On Sunday, Nemesio “El Mencho” Oseguera, leader of the Jalisco New Generation Cartel and one of the most wanted men in Mexico and the United States, was killed in a military operation some 130 kilometers (80 miles) from Guadalajara.
The cartel reacted with fury, triggering gunfire with security forces that left at least 57 people dead across Mexico — both soldiers and cartel members — as well as highway blockades in 20 states.
Following the burning of buses and businesses, authorities suspended football games in Guadalajara and the central state of Queretaro.
Football’s world governing body FIFA declined to comment on the violence in one of the cup’s host cities.
On Monday, the streets of Guadalajara remained semi-empty, as businesses stayed shut as classes were suspended in Jalisco. Schools also shut down in a dozen other states.

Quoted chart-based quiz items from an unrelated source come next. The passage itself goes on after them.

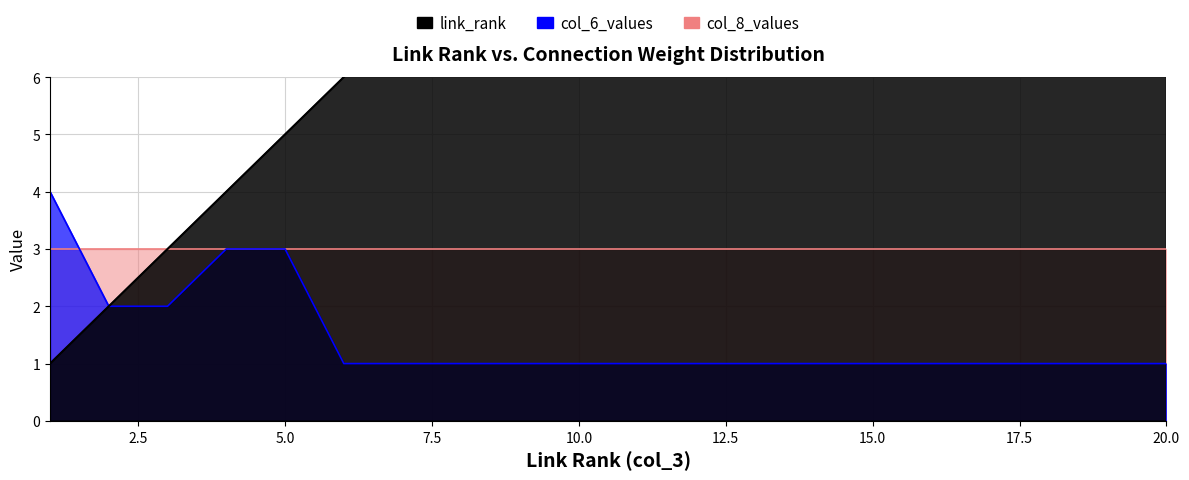

What is the value of the link_rank point at the 17th from the left?

17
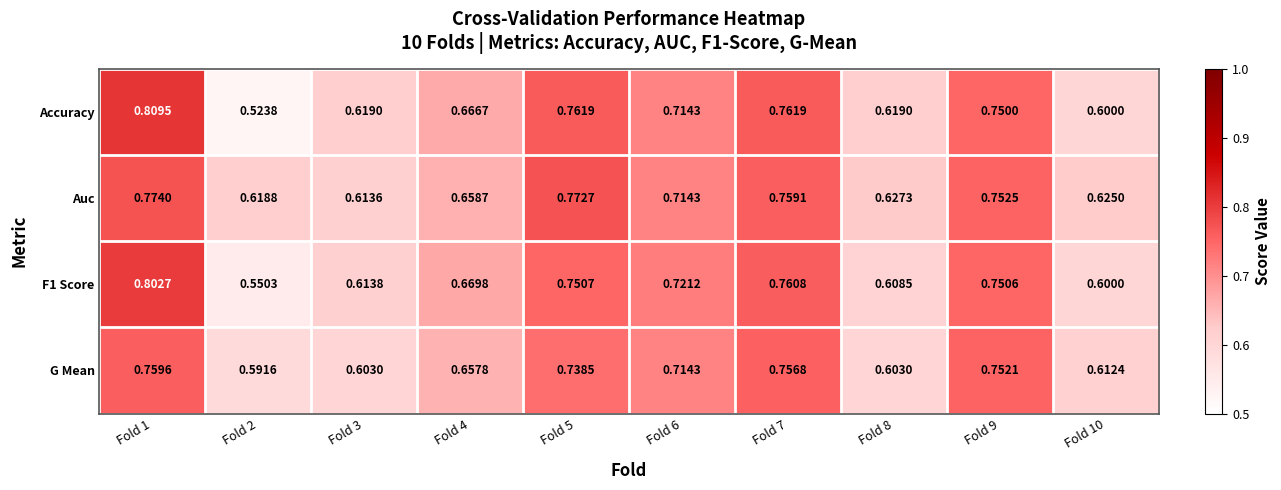

Which series has the widest spread of values?

Accuracy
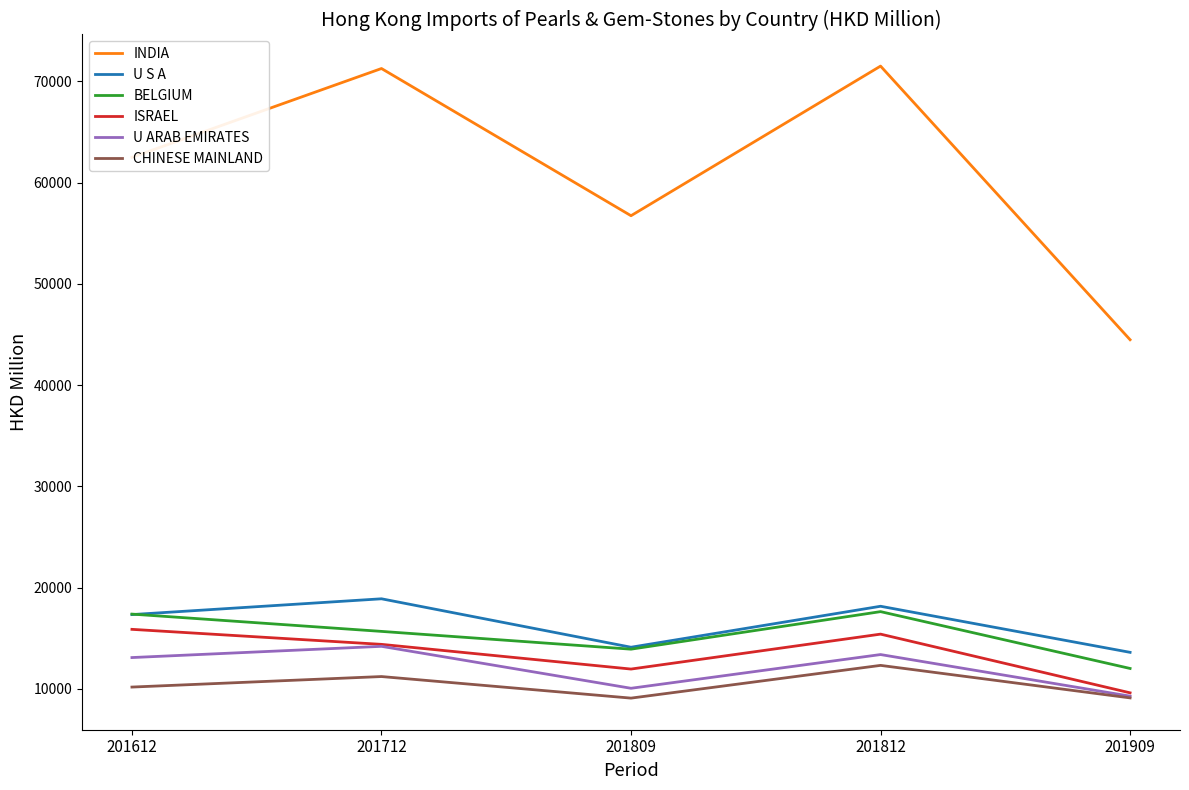

Rank the series by their maximum value, from highest to lowest.

INDIA, U S A, BELGIUM, ISRAEL, U ARAB EMIRATES, CHINESE MAINLAND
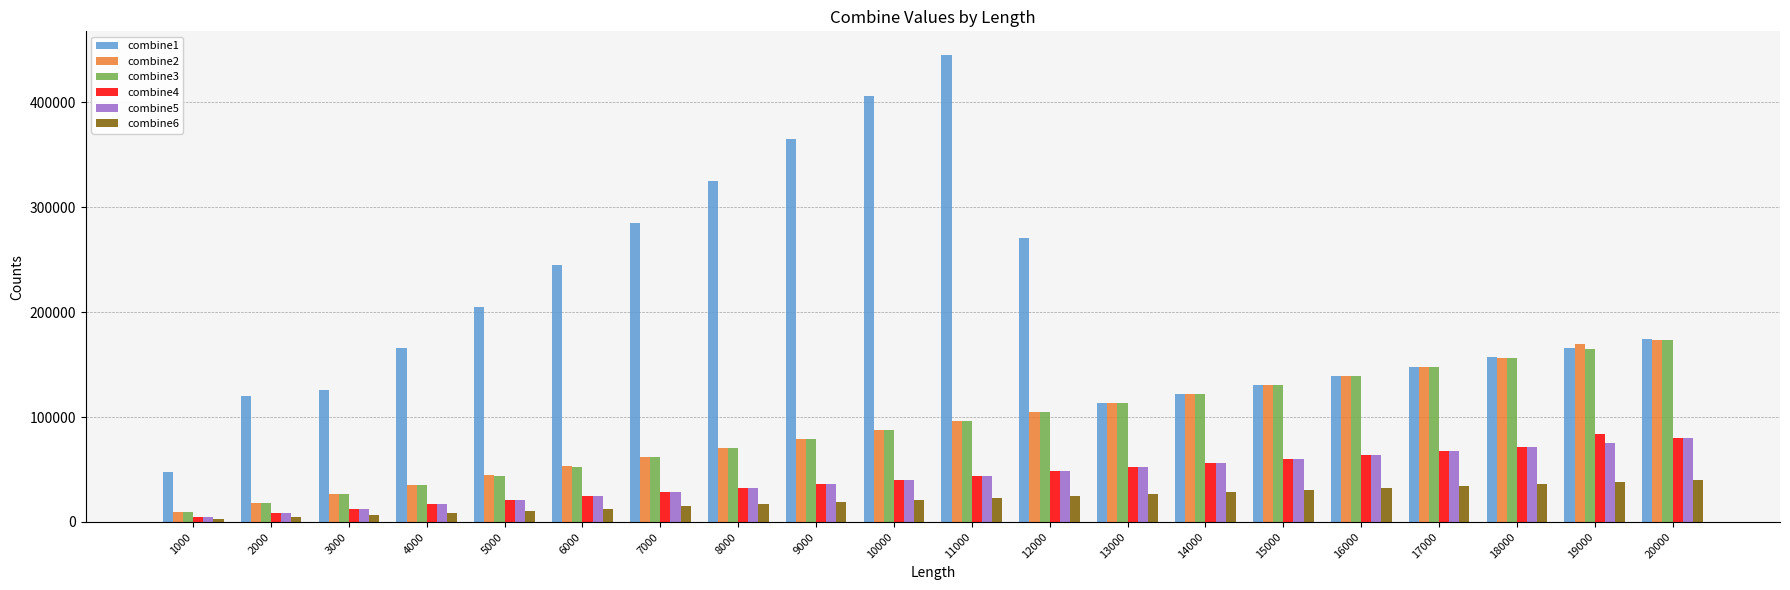

Count the number of data series in this chart.

6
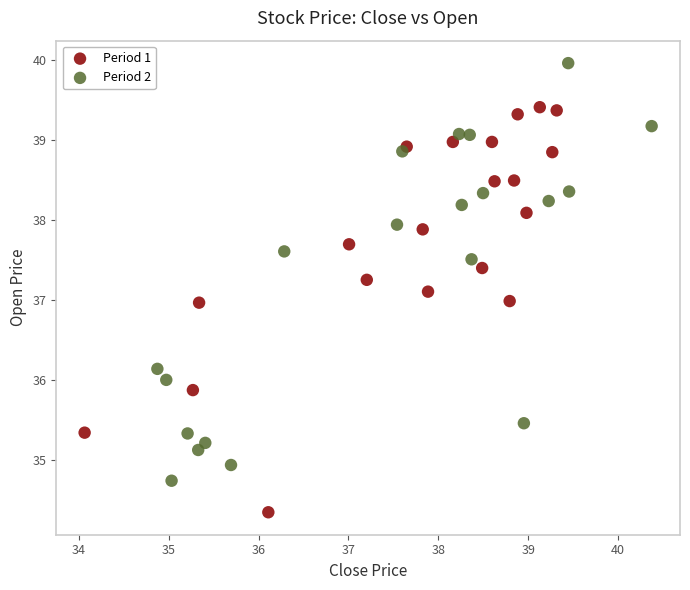

What are all the series names shown in the legend?

Period 1, Period 2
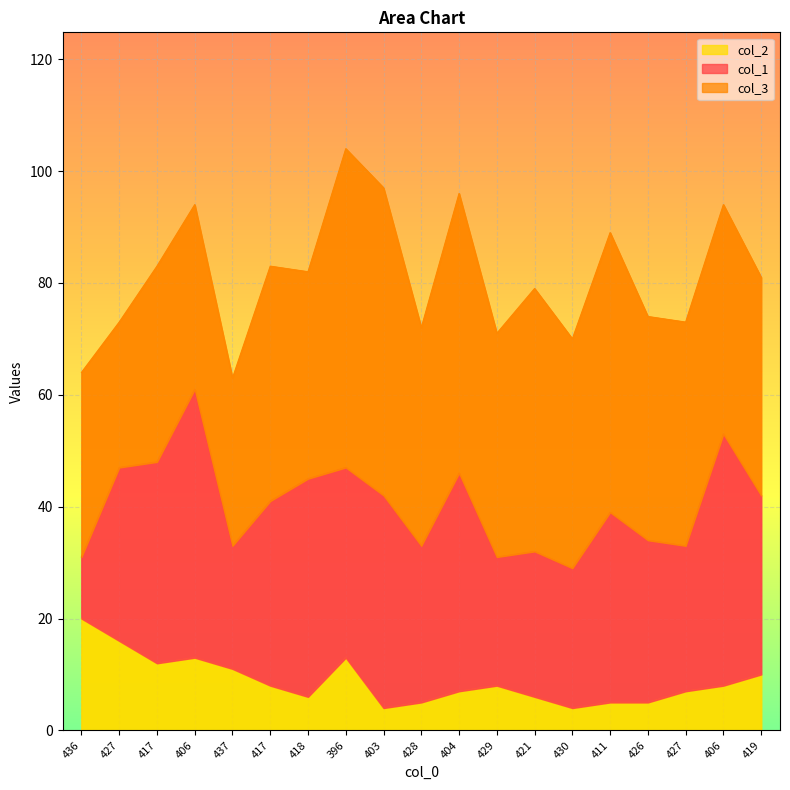

Count the number of data series in this chart.

3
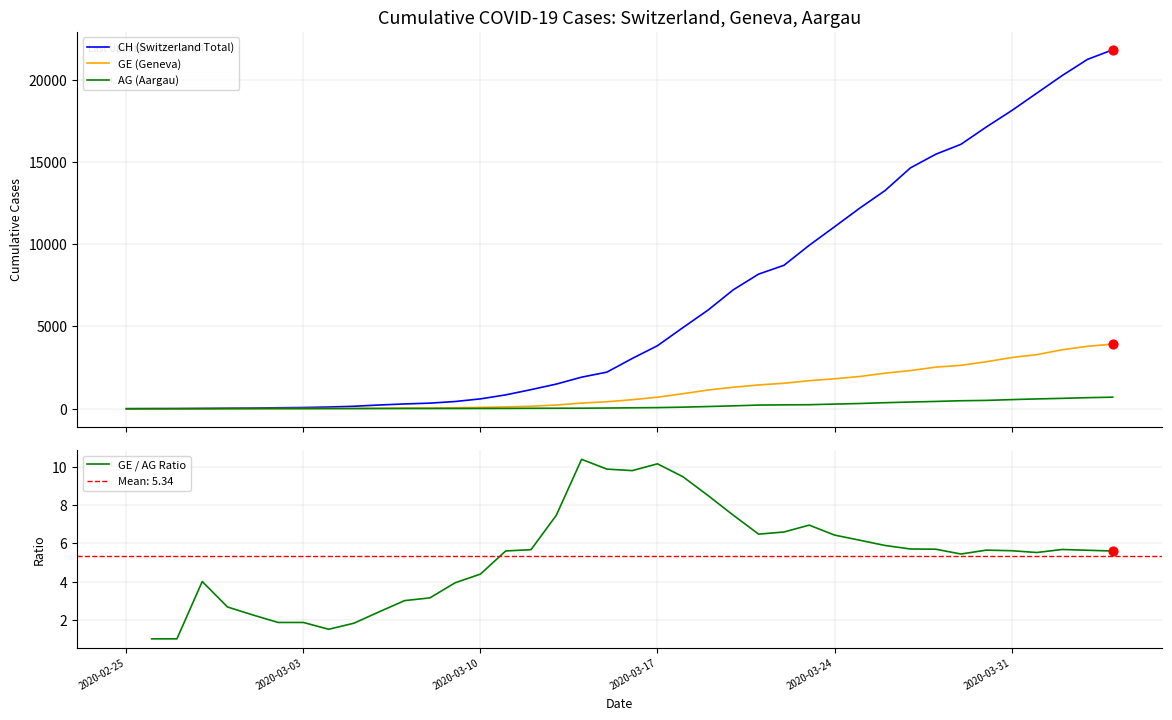

Which series has the largest total across all categories?

CH (Switzerland Total)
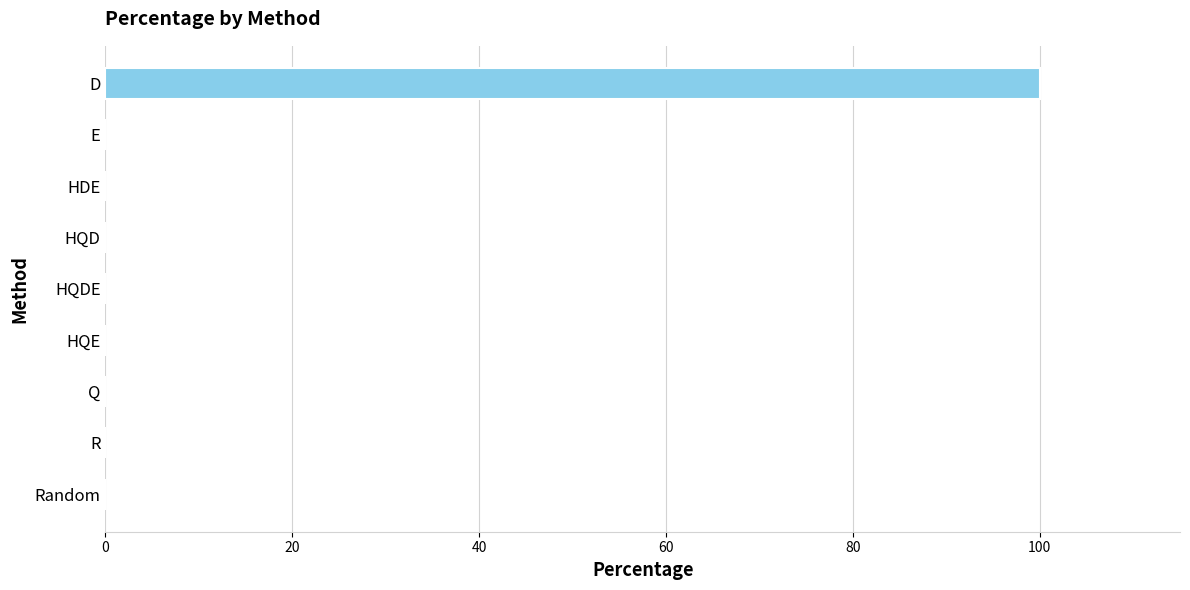

What is the sum of all values?

100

Days before, state security officials had reported that Guadalajara was “peaceful.”
- ‘Grotesque situation’ -
Jalisco is one of the states with the most disappeared people in all of Mexico, with 12,575 reported missing, according to official statistics. More than half of the cases come from Guadalajara’s metropolitan area.
Disappearances are driven by forced recruitment for criminal groups, said Carmen Chinas, an academic at the University of Guadalajara.
Family members of disappeared people have unearthed hundreds of clandestine graves as they look for their loved ones.
Some activists have expressed dismay over Guadalajara’s hosting of the World Cup.
“I don’t think there is anything to celebrate. It seems like a pretty grotesque situation to me,” said 26-year-old Carmen Ponce, whose brother Victor Hugo was disappeared in 2020.
“The country celebrates goals while we are here searching,” she said at a field where last September she and her mother found buried plastic bags containing the remains of five people.
People are also jittery about hosting World Cup games in a city that has been through so much.
Juan Carlos Contreras, who oversees the city’s security camera network, told AFP there could be protests by residents furious with the government as they search for their missing loved ones.
- ‘Economic blow’ -
Missael Robles, a 31-year-old tour guide from Guadalajara, told AFP that he’s canceled as many as 25 tours since the Oseguera violence exploded on Sunday.
“The economic blow is a big deal,” he added.
Authorities have discovered properties used by criminal groups just a few kilometers from the Akron stadium which is due to host World Cup games.
Less than two kilometers (one mile) from the sporting complex, the state prosecutor’s office raided a house and arrested two people accused of kidnapping.
AFP saw chains wrapped around metal bars in the abandoned building, with the Akron stadium visible in the distance.
Jose Raul Servin, who has been looking for his son Raul since he disappeared in April of 2018, fears that tourists coming for the World Cup could be preyed on by crime gangs.
“We don’t want anything to happen,” he said, “like what’s happened to us.”
Servin remembers with nostalgia that his son was a football fan. “If he were here, he would be happy about the World Cup,” he said.